* Ausgewählter Auszug *
◇ ◇ ◇ ◇ ◇ ◇ ◇
Neben der reinen Proteinherstellung können Faktoren wie posttranslationale Modifikationen sowie eine Integration in eine lipidische Membran essentiell für die Funktionalität des Membranproteins sein. Im zweiten Abschnitt konnte, im zellfreien Sf21-System, für den G-Protein-gekoppelten Rezeptor Endothelin B sowohl eine Integration in die endogen vorhandenen Endoplasmatisch Retikulum-basierten Membranstrukturen als auch Glykosylierungen, identifiziert werden.
Auf der Grundlage der erfolgreichen Synthese des ET-B-Rezeptors wurden verschiedene Methoden zur Fluoreszenzmarkierung des Adenosin-Rezeptors A2a (Adora2a) angewandt und optimiert. Im dritten Abschnitt wurde der Adora2a mit Hilfe einer vorbeladenen tRNA, welche an eine fluoreszierende Aminosäure gekoppelt war, im zellfreien Chinesischen Zwerghamster Ovarien (CHO)-System markiert. Zusätzlich konnte durch den Einsatz eines modifizierten tRNA/Aminoacyl-tRNA-Synthetase-Paares eine nicht-kanonische Aminosäure an Position eines integrierten Amber-Stopcodon in die Polypeptidkette eingebaut und die funktionelle Gruppe im Anschluss an einen Fluoreszenzfarbstoff gekoppelt werden. Aufgrund des offenen Charakters eignen sich zellfreie Proteinsynthesesysteme besonders für eine Integration von exogenen Komponenten in den Translationsprozess. Mit Hilfe der Fluoreszenzmarkierung wurde eine ligandvermittelte Konformationsänderung im Adora2a über einen Biolumineszenz-Resonanzenergietransfer detektiert. Durch die Etablierung der Amber-Suppression wurde darüber hinaus das Hormon Erythropoetin pegyliert, wodurch Eigenschaften wie Stabilität und Halbwertszeit des Proteins verändert wurden.
◇ ◇ ◇ ◇ ◇ ◇ ◇
* Bereitgestellte Datensätze *
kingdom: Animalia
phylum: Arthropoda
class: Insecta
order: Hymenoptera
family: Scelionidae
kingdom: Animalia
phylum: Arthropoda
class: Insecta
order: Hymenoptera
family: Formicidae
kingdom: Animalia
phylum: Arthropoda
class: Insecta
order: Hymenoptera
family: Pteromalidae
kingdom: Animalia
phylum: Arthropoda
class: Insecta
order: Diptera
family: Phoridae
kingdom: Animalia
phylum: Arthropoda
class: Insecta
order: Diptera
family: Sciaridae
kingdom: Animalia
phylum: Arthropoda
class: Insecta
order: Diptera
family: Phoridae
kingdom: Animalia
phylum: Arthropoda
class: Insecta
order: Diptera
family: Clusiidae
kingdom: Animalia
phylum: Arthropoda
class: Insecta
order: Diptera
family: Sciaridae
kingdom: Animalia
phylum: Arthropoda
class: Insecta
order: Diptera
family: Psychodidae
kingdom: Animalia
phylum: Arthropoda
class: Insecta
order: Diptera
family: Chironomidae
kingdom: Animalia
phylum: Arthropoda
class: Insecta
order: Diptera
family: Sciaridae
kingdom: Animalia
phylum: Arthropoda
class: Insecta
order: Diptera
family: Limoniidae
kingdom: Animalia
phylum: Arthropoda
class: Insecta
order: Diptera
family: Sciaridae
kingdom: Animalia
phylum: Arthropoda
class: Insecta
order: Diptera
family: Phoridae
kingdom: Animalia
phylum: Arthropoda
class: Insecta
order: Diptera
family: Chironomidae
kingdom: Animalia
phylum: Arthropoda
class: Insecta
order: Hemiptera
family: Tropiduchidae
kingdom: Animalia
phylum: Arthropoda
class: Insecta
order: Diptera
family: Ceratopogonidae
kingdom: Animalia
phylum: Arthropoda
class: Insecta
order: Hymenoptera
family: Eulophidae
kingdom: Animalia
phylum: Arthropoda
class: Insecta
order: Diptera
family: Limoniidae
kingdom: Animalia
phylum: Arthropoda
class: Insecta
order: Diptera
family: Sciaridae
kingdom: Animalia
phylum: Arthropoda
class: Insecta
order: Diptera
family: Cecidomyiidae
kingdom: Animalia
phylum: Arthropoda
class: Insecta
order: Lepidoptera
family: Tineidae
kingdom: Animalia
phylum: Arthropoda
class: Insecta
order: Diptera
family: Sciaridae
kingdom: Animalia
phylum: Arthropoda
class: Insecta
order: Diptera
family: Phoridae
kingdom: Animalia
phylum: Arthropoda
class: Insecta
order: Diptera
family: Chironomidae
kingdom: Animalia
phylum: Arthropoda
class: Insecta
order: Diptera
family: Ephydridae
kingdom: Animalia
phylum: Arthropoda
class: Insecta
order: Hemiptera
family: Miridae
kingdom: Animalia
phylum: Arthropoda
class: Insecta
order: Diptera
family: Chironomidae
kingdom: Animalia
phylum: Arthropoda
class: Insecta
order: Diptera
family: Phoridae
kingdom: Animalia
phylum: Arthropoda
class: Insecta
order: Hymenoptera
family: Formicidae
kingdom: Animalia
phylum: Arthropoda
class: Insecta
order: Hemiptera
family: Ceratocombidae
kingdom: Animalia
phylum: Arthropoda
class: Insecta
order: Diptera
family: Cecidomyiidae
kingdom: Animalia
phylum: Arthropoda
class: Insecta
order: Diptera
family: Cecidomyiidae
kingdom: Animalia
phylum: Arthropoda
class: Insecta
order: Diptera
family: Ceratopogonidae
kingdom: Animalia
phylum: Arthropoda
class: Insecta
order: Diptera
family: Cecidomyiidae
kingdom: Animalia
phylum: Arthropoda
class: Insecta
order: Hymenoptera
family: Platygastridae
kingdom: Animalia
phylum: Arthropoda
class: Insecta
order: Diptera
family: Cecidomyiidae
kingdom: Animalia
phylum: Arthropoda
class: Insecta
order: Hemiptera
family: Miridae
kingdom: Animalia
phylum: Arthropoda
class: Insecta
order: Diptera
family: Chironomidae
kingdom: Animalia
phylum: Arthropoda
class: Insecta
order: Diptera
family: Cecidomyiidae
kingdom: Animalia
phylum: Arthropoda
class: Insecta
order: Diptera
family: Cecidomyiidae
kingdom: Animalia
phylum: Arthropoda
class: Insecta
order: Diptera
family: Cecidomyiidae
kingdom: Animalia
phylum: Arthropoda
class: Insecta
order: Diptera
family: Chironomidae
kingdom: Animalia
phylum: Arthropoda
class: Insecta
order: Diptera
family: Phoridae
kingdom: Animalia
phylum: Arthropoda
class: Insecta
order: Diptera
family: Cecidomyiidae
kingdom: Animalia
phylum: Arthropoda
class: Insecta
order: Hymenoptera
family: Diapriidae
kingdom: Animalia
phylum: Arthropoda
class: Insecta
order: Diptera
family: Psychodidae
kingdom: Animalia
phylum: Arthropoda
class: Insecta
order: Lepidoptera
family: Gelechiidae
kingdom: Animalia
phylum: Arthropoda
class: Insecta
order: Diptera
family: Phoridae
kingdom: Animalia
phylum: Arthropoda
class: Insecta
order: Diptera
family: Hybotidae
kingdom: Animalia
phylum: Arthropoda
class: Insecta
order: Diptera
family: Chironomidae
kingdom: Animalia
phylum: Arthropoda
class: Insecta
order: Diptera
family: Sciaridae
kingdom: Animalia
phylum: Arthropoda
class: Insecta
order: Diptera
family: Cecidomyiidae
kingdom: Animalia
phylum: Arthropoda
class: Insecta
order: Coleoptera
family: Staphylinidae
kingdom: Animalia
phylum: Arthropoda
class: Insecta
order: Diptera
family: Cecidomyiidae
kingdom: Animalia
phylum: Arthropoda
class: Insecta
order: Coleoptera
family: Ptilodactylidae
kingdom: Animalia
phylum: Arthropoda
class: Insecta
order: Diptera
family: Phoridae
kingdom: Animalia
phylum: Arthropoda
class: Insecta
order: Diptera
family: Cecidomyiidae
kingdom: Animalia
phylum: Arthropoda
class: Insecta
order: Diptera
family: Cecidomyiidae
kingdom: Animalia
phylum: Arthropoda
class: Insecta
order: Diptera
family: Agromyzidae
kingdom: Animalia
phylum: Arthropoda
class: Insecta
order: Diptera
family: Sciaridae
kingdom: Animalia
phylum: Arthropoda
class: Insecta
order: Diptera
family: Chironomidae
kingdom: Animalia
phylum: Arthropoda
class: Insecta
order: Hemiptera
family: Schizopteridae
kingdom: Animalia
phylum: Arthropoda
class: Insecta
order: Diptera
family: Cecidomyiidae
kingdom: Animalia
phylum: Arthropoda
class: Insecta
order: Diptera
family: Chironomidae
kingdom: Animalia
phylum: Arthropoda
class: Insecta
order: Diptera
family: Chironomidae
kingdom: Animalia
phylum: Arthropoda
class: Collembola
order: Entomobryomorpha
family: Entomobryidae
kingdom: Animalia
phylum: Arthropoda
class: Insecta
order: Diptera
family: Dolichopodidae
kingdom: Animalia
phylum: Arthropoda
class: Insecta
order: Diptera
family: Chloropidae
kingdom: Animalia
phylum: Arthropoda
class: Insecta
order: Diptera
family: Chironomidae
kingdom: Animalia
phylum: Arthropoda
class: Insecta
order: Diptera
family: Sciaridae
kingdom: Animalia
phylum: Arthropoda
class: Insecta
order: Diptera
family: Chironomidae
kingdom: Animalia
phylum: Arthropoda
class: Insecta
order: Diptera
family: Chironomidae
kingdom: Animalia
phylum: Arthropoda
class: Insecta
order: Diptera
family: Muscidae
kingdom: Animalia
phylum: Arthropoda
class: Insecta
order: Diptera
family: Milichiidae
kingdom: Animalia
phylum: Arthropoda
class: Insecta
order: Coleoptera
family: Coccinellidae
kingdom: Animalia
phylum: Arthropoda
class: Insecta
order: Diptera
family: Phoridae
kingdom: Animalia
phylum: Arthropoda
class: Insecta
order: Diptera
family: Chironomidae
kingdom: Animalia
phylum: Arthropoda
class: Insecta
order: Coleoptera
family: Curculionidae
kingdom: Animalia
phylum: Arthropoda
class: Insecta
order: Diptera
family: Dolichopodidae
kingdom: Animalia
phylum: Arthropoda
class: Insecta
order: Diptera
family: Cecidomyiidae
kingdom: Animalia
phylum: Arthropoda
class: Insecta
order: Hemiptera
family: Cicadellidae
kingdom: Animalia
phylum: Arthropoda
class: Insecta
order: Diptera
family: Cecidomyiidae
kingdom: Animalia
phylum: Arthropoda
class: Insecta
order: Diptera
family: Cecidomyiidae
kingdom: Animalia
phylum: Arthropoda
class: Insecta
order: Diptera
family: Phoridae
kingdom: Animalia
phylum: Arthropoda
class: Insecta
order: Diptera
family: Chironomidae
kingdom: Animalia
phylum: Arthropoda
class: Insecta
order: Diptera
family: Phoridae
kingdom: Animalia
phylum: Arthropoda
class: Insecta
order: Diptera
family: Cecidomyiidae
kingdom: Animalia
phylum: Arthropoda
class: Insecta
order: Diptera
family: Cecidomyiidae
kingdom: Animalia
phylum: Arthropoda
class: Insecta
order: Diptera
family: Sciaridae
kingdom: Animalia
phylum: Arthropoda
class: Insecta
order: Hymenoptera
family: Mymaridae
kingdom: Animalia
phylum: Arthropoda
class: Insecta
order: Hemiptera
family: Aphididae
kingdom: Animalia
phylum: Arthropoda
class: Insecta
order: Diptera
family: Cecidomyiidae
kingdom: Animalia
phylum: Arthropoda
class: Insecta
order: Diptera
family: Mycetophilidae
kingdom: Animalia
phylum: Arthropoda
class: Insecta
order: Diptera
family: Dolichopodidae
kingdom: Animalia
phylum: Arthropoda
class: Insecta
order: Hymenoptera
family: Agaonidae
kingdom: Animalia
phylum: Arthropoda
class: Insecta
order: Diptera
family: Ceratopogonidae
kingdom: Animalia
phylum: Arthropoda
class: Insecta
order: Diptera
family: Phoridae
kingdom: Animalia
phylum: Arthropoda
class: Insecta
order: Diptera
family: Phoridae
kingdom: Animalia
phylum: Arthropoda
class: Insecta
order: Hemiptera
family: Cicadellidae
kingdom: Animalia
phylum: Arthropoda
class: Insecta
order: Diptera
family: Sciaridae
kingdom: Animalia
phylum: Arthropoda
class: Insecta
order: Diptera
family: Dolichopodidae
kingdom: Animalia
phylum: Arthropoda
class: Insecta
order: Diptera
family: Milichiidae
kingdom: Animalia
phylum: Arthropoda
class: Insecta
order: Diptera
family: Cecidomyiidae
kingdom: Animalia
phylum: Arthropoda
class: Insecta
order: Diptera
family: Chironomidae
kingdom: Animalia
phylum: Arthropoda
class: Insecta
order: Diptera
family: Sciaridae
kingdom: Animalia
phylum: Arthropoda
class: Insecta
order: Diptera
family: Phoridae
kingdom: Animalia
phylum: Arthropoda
◇ ◇ ◇ ◇ ◇ ◇ ◇
* Ihre Aufgaben *
1 – Schreiben Sie bitte aus dem ausgewählten Auszug alles von "Neben der reinen" bis hinunter zu "Glykosylierungen, identifiziert werden." ab.
2 – Welches Hormon wurde laut dem ausgewählten Auszug durch die Etablierung der Amber-Suppression pegyliert?

* Antworten nach Nummer *
1 –
Neben der reinen Proteinherstellung können Faktoren wie posttranslationale Modifikationen sowie eine Integration in eine lipidische Membran essentiell für die Funktionalität des Membranproteins sein. Im zweiten Abschnitt konnte, im zellfreien Sf21-System, für den G-Protein-gekoppelten Rezeptor Endothelin B sowohl eine Integration in die endogen vorhandenen Endoplasmatisch Retikulum-basierten Membranstrukturen als auch Glykosylierungen, identifiziert werden.

2 – Erythropoetin.